Con polémica en el final del partido, Boca empató con Cruzeiro
El Xeneize igualó 1-1 en la Bombonera ante Cruzeiro, en una noche en la que en la última jugada no se le cobró un posible penal a Boca.

Por la fecha 5 de la Copa Libertadores, Boca y Cruzeiro quedaron en tablas 1-1, en la Bombonera. El gol del local lo convirtió Miguel Merentiel tras un grandísimo centro de Leandro Paredes mientras que Fágner lo empató para el visitante.
Así, el equipo brasileño quedó en el primer lugar con 8 puntos, Boca segundo con 7 al igual que la U Católica que tiene que jugar su partido correspondiente con Barcelona de Guayaquil que tiene solo 3 unidades.
El Xeneize abrió el marcador a través de Merentiel
A los 15 minutos del primer tiempo, el campeón del mundo Leandro Paredes envió un muy buen centro al segundo palo del arquero brasileño Otávio a donde llegó solo Miguel Ángel Merentiel que solo tuvo que empujar la pelota debajo del arco para ponerel 1-0.

En la primera mitad dominó el equipo de Claudio Úbeda pero, en la segunda parte, empezó a perder terreno. Precisamente a los 14 del complemento, el brasileño Fágner empató el partido, en ese momento el VAR decidió llamar al árbitro para revisar una posible mano en la jugada previa pero el juez venezolano, Jesús Valenzuela, igualmente convalidó el gol justificando que la mano estaba en una posición natural.
Más tarde, Gerson el mediocampista brasileño, vio la tarjeta roja tras un durísimo planchazo a Leandro Paredes que provocó la expulsión directa del jugador de la visita.
La polémicas de la noche
En el minuto 48 del segundo tiempo, a 4 de que finalice el duelo, Miguel Merentiel hacía estallar de alegría la Bombonera tras convertir el gol de la victoria pero el VAR llamó al árbitro venezolano para que vea la mano de Milton Delgado que provocaba que Merentiel quede solo frente al arco y convirtiera. Por eso decidió la anulación del gol.
A pesar de esto, Boca siguió buscando la victoria y en la última jugada de la noche hubo una mano clarísima en el medio del área de un jugador de Cruzeiro que debía ser sancionada, era penal para el Xeneize pero ni el juez del partido ni Ángel Arteaga en el VAR lo vieron y el partido terminó en empate 1-1.

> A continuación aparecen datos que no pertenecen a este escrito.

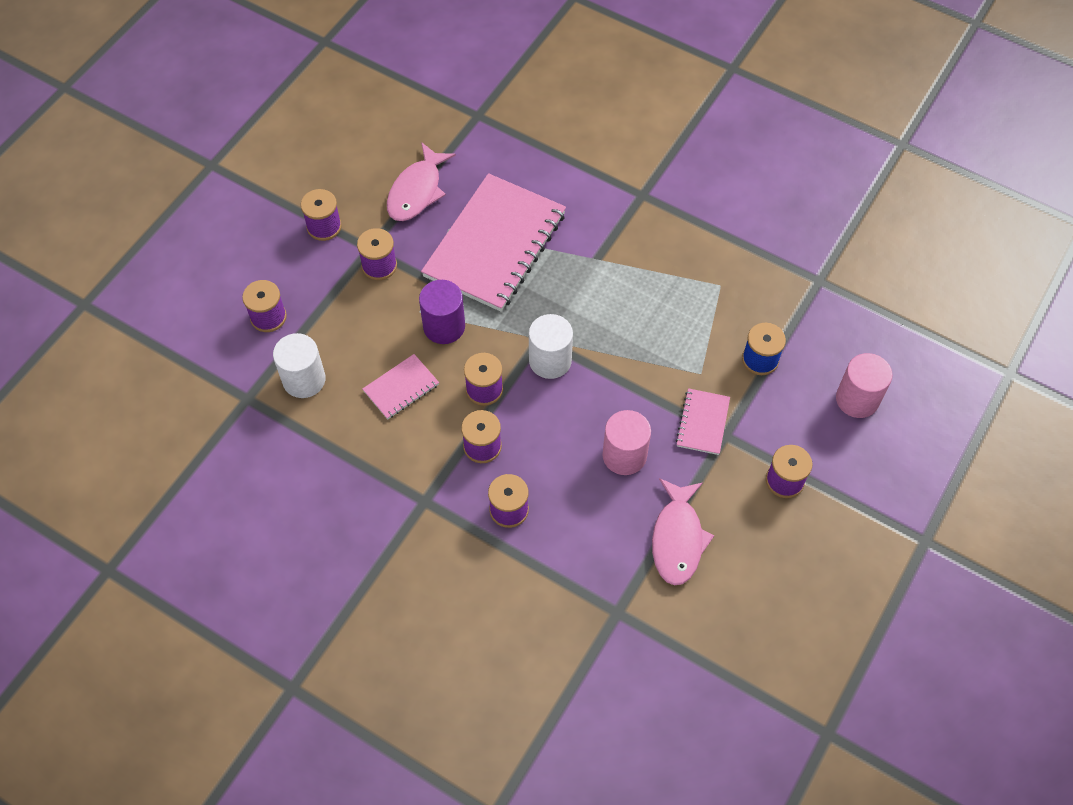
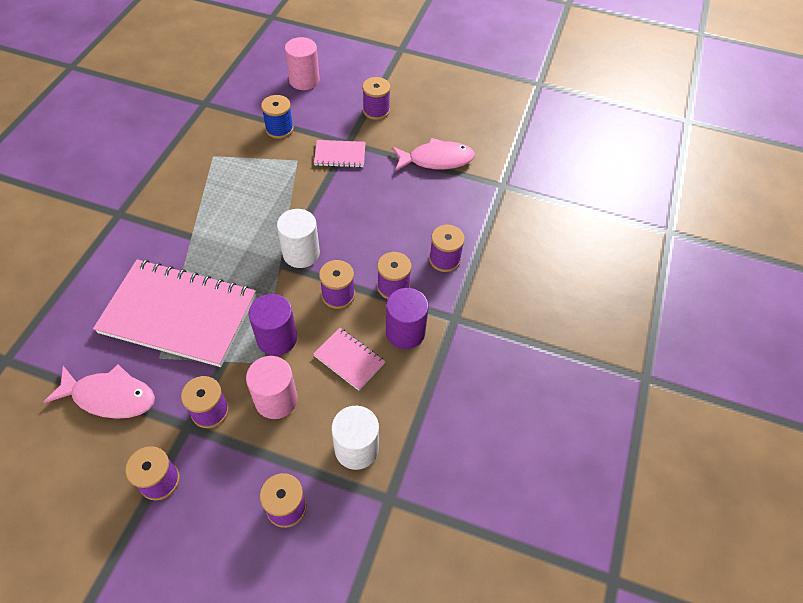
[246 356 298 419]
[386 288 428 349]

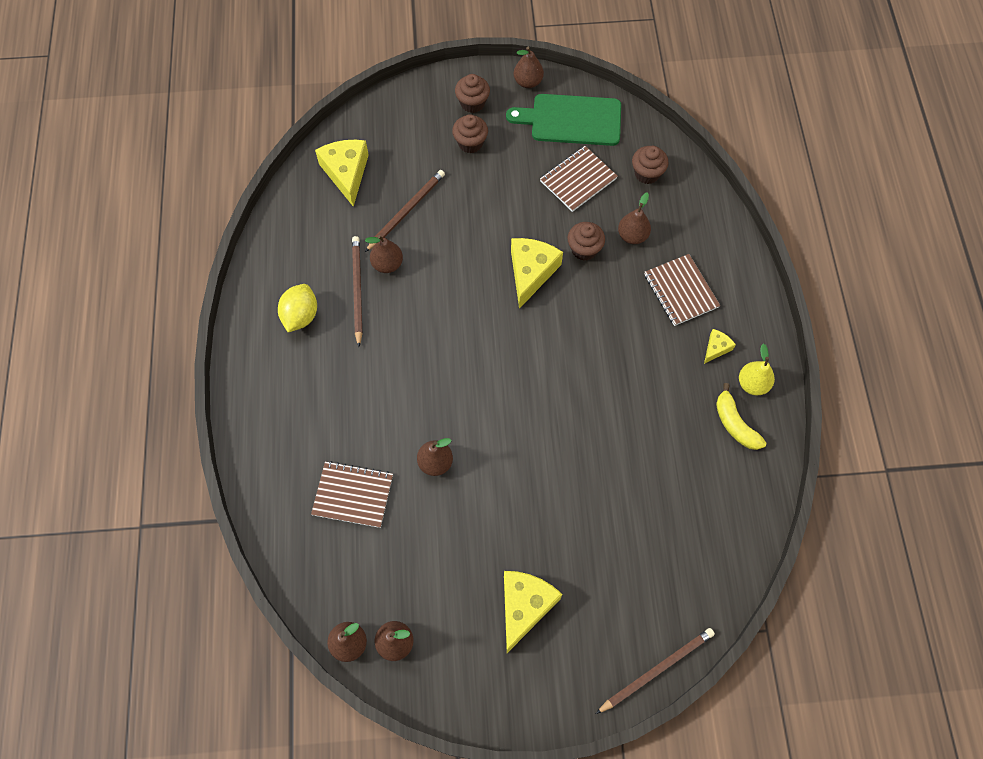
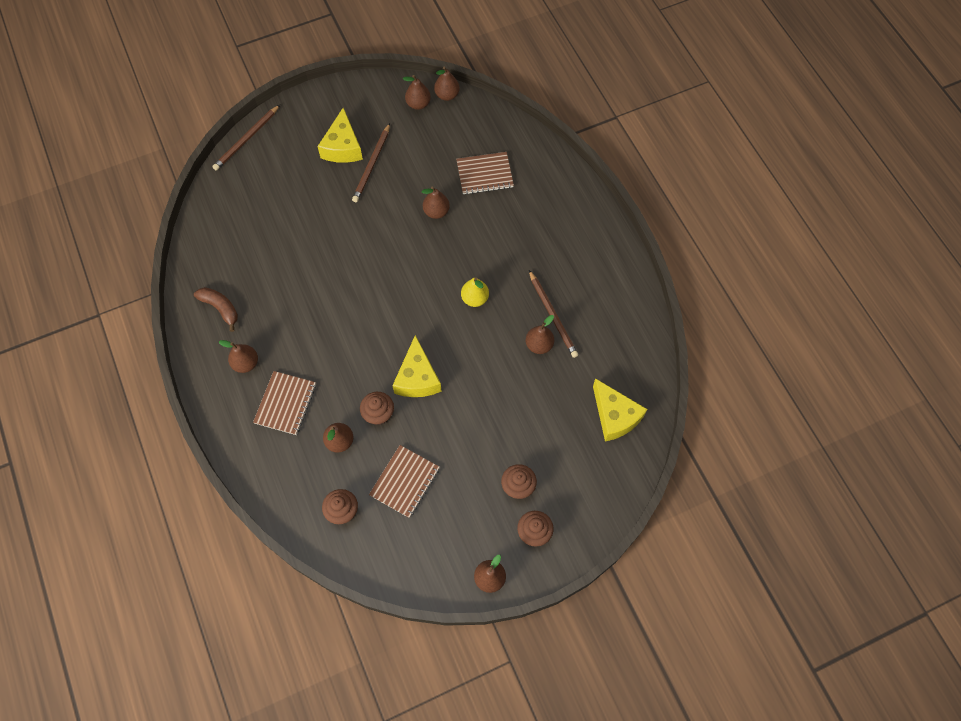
[506 94 621 146] (first image)
[352 123 390 202]
[253 371 316 435]
[278 284 317 332] (first image)
[219 340 258 373]
[461 277 489 307]
[194 287 238 332]

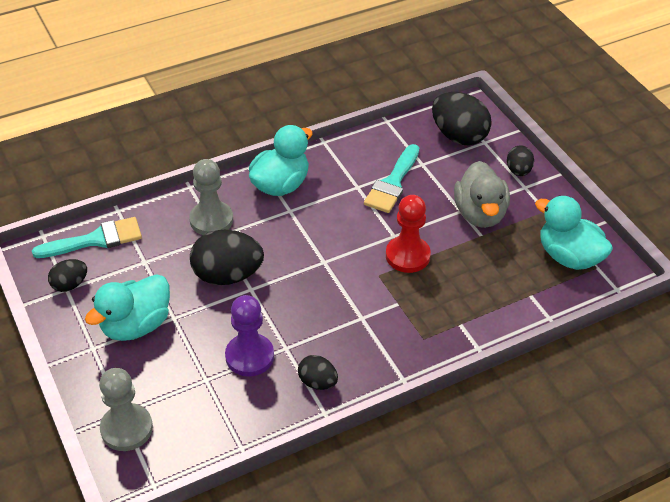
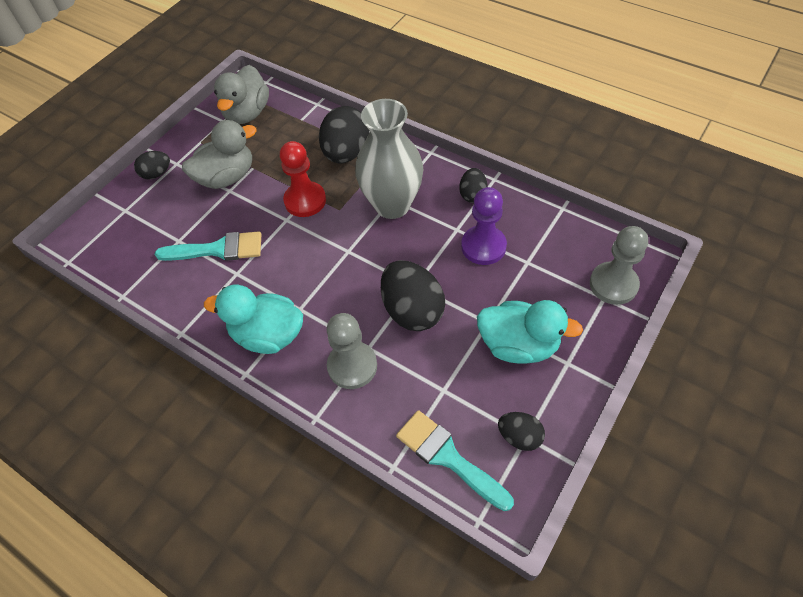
[319 106 369 163]
[214 65 269 124]
[355 99 424 219]

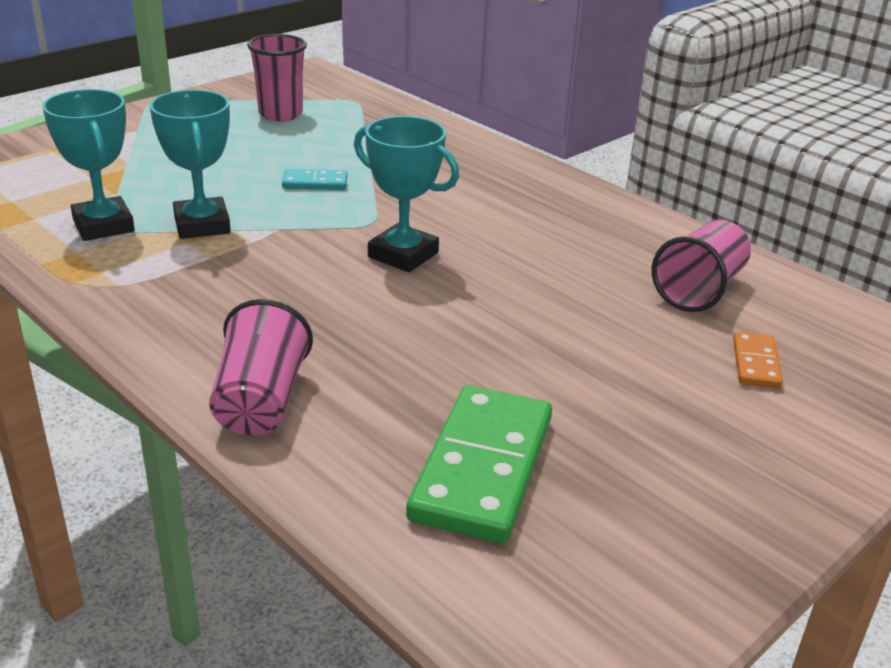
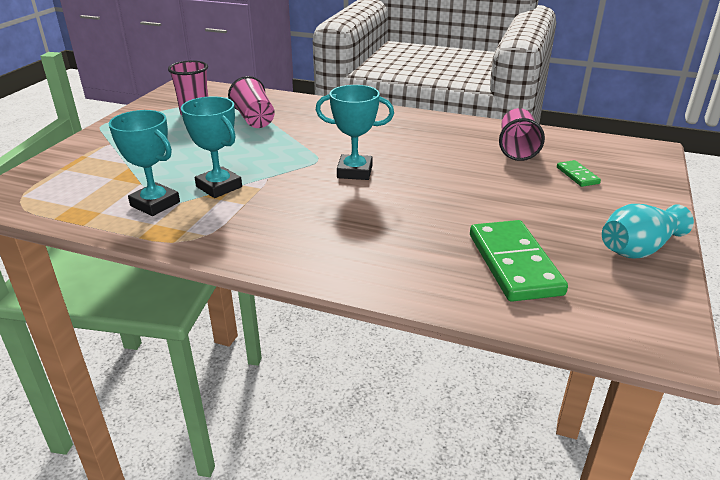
[282 169 347 190] (first image)
[228 76 275 128]
[557 160 601 187]
[602 204 694 259]

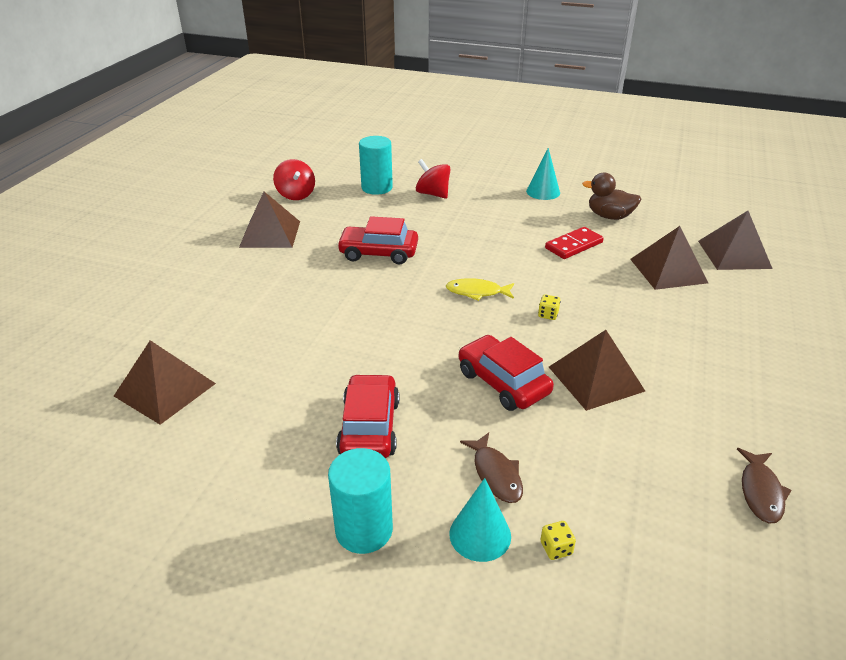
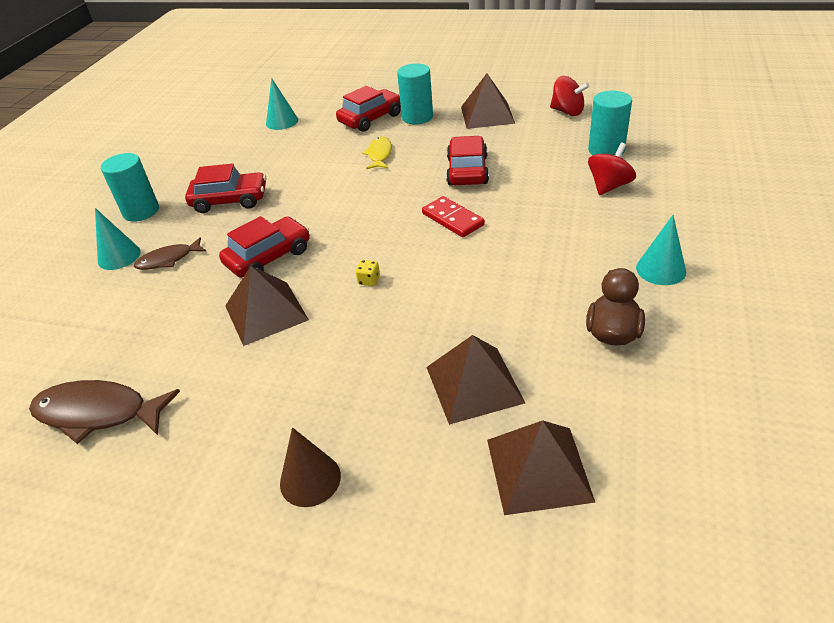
[550 76 589 116]
[422 196 485 237]
[362 137 392 169]
[266 78 298 130]
[29 380 180 444]
[540 521 576 560] (first image)
[397 63 433 125]
[336 86 401 132]
[280 427 341 507]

De esta manera se generó la bronca total en el equipo local por la diferencia de criterios entre ambas jugadas, dado que en una cobraron mano y en la otra no y fueron dos situaciones muy parecidas. Por eso los jugadores xeneizes rodearon a la terna arbitral tras el final del partido invadiéndolos de sus quejas justificadas.
Boca depende de sí mismo para clasificar a octavos de final
Aunque no pudo ganar hoy, el Xeneize sigue dependiendo de sí mismo para avanzar de fase, más allá de lo que pase en el partido del jueves entre el equipo chileno y el ecuatoriano. En la fecha 6, Boca recibirá a la Universidad Católica sabiendo que de ganar pasa a octavos.